The idea that Elphaba could be melted with water is originally a joke started by her intolerant enemies. Near the end of the musical, Dorothy indeed throws a bucket of water on Elphaba, who appears to melt and disappear. But this is revealed to be a trick, allowing Elphaba to end her ordeal of being hunted by the Wizard and his minions. Fiyero (now the Scarecrow), is part of the trick; he and Elphaba escape together. Finally, it is revealed that the Wizard was actually Elphaba’s biological father, which explains her green skin and her magical powers.

I found the retelling of the Wizard of Oz to be sadly lacking in quality for several reasons. First, the appearance of the three friends to help Dorothy was totally undermined by their backstories as presented in Wicked.
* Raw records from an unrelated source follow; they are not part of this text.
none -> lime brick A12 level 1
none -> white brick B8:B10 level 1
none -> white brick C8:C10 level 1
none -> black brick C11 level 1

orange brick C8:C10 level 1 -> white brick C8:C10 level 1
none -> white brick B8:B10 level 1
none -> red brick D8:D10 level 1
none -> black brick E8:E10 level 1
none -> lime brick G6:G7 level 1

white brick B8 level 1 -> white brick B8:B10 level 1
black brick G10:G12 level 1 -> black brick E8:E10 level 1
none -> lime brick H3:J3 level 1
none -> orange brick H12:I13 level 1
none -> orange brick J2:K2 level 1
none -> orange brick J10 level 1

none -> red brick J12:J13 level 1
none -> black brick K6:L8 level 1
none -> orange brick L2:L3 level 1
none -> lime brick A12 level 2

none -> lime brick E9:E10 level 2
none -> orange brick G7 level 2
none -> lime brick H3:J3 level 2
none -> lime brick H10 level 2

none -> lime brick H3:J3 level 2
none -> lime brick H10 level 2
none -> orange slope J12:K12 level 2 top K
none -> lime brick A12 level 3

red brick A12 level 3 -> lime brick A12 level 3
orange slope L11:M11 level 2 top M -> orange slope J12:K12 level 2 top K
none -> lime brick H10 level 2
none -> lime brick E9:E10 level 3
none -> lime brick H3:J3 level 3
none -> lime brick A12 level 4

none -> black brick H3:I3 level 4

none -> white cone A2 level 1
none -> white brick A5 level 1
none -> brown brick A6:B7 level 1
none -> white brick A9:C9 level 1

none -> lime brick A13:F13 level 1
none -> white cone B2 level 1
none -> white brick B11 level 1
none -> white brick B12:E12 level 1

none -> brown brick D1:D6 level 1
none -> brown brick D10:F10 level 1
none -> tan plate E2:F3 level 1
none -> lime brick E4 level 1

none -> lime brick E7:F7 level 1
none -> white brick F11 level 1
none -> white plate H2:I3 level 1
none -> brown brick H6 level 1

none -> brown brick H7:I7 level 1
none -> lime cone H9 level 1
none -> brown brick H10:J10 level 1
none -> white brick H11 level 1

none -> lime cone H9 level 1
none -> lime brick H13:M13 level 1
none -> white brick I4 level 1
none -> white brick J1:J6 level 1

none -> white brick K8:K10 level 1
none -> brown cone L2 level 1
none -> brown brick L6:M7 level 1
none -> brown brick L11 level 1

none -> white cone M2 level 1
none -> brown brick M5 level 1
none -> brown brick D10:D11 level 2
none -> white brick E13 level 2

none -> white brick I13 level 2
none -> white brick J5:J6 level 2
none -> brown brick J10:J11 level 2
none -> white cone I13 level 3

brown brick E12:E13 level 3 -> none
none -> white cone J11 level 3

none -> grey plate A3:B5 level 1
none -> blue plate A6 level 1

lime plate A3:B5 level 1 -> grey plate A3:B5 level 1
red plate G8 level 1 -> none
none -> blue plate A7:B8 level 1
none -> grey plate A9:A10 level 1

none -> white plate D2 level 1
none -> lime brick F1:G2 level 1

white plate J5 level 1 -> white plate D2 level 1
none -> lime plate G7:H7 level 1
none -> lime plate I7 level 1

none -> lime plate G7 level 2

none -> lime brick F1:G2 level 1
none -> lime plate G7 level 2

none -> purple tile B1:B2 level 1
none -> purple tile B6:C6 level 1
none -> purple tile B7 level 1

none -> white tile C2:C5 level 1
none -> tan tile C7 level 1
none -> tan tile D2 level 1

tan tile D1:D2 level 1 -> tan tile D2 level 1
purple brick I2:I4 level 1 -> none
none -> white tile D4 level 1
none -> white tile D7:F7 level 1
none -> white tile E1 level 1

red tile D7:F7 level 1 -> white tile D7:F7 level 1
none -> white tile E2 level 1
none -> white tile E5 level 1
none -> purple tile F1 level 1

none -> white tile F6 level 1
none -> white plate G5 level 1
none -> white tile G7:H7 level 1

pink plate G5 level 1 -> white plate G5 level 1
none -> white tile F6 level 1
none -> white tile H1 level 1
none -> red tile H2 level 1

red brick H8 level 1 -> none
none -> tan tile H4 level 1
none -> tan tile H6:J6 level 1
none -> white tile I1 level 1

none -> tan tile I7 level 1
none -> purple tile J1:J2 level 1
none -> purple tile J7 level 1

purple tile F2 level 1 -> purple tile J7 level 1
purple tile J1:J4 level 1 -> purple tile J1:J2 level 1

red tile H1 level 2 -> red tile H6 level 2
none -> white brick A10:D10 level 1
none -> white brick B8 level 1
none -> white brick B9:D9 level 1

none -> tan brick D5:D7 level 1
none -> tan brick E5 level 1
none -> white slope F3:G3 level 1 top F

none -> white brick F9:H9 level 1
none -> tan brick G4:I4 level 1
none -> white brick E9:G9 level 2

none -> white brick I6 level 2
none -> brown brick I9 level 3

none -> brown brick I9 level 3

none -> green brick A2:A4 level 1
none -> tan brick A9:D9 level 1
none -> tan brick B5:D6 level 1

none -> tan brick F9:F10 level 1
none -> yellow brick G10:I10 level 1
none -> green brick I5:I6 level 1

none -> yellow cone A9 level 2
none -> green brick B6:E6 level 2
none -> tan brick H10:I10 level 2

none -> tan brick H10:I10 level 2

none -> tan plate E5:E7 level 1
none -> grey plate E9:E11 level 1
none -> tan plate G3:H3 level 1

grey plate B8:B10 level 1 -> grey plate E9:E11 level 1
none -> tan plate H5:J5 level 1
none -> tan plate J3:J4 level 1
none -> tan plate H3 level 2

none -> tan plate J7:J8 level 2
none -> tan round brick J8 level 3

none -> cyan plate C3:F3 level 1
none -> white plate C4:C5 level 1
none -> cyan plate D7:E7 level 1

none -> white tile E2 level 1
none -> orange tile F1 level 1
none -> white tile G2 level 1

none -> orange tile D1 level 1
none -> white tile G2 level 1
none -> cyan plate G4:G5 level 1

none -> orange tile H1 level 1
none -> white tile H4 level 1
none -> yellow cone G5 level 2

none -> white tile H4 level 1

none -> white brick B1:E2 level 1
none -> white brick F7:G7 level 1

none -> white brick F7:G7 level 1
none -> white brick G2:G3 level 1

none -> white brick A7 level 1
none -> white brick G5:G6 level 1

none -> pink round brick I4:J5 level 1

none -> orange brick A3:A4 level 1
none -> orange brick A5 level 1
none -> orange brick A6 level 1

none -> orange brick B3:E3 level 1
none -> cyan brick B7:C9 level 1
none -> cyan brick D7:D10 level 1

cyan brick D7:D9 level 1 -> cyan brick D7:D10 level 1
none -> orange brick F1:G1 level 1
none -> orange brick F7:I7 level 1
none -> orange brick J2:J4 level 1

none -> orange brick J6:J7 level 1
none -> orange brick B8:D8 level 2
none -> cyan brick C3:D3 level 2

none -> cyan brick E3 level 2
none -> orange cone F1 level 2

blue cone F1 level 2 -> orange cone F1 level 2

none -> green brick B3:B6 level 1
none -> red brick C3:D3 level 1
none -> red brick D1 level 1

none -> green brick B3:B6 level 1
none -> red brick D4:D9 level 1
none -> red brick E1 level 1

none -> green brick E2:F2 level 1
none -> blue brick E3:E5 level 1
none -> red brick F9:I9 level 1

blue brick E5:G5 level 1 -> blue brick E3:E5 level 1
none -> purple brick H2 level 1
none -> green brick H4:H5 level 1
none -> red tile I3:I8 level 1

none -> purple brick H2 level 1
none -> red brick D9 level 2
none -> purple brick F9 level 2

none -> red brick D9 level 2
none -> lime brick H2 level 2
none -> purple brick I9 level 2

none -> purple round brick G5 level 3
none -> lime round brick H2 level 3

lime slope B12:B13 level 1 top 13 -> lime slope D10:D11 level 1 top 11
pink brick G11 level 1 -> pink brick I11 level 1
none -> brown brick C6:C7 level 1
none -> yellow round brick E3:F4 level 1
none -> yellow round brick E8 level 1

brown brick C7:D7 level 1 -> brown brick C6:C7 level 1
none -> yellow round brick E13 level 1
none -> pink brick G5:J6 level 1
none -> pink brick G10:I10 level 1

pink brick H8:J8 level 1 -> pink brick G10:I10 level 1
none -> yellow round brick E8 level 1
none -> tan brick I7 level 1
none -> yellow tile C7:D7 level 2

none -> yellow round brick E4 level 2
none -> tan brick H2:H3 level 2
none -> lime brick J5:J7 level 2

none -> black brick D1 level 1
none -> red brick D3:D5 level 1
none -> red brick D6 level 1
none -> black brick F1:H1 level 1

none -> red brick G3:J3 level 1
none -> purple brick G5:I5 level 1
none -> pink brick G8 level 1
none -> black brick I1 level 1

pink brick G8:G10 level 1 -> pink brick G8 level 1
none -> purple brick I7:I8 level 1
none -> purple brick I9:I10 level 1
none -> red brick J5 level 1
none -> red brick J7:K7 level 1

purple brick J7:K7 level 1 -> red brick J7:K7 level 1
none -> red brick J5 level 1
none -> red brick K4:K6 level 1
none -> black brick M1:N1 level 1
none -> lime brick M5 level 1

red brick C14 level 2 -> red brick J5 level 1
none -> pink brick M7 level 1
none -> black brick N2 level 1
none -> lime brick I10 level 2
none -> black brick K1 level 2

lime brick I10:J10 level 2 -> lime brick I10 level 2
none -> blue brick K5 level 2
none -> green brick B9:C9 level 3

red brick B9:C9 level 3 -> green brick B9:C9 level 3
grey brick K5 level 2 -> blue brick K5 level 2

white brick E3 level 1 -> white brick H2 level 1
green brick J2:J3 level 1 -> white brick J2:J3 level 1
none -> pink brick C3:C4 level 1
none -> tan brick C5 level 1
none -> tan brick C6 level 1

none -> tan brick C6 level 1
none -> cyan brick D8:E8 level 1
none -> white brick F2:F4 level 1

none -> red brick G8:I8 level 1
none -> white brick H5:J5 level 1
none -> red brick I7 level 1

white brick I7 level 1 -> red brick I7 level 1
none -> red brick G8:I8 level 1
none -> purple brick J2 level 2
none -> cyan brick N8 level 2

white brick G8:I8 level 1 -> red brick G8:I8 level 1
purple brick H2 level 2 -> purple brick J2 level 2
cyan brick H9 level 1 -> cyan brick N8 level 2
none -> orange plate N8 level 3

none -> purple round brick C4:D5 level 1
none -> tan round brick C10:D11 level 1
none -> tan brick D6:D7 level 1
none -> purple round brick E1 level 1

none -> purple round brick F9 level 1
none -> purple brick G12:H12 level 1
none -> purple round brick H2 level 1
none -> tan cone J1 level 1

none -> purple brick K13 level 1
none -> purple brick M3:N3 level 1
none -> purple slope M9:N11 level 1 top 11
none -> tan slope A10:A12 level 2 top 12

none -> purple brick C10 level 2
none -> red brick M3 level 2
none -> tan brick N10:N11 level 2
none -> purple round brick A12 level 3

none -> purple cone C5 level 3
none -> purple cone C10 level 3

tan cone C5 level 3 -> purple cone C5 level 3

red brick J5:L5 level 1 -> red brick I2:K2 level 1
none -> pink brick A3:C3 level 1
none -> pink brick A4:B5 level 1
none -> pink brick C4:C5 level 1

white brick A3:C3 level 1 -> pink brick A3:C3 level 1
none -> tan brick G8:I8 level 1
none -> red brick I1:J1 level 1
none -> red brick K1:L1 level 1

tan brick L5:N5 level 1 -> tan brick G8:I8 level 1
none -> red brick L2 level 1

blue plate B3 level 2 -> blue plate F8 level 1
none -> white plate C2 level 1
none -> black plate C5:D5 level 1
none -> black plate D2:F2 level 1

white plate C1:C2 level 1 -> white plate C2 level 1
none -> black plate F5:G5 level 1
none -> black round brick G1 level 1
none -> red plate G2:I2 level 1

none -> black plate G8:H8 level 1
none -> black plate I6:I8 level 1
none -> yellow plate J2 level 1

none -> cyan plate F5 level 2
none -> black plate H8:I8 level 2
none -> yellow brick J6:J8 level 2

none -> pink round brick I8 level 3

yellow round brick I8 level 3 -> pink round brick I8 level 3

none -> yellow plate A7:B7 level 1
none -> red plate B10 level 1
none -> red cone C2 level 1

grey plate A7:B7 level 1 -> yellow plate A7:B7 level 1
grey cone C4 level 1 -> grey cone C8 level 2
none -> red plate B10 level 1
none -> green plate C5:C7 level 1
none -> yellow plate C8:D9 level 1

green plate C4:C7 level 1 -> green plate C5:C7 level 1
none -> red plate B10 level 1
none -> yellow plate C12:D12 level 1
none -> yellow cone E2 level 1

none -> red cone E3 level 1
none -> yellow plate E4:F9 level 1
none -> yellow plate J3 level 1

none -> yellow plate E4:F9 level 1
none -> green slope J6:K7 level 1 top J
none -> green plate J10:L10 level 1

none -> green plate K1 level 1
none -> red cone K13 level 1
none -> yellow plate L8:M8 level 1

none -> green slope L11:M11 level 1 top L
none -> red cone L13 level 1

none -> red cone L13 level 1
Second, changing the Wizard from a well-meaning humbug into a scheming evil dictator also disappoints. Galinda as a dumb blonde who learns acceptance of others is overplayed. And the attempts to change the Wicked Witch of the West into a likable character, although an interesting idea, is spoiled by heavy-handedness.

That said, if you want to see a powerful performance with superb effects (including an astounding animatronic dragon who hovers above the stage but has no connection to the plot) and join the many others who have viewed this spectacle, be sure to buy a ticket when Wicked comes to your area. If you are fond of the Baum book and of the Judy Garland movie, though, stay away from Wicked. J.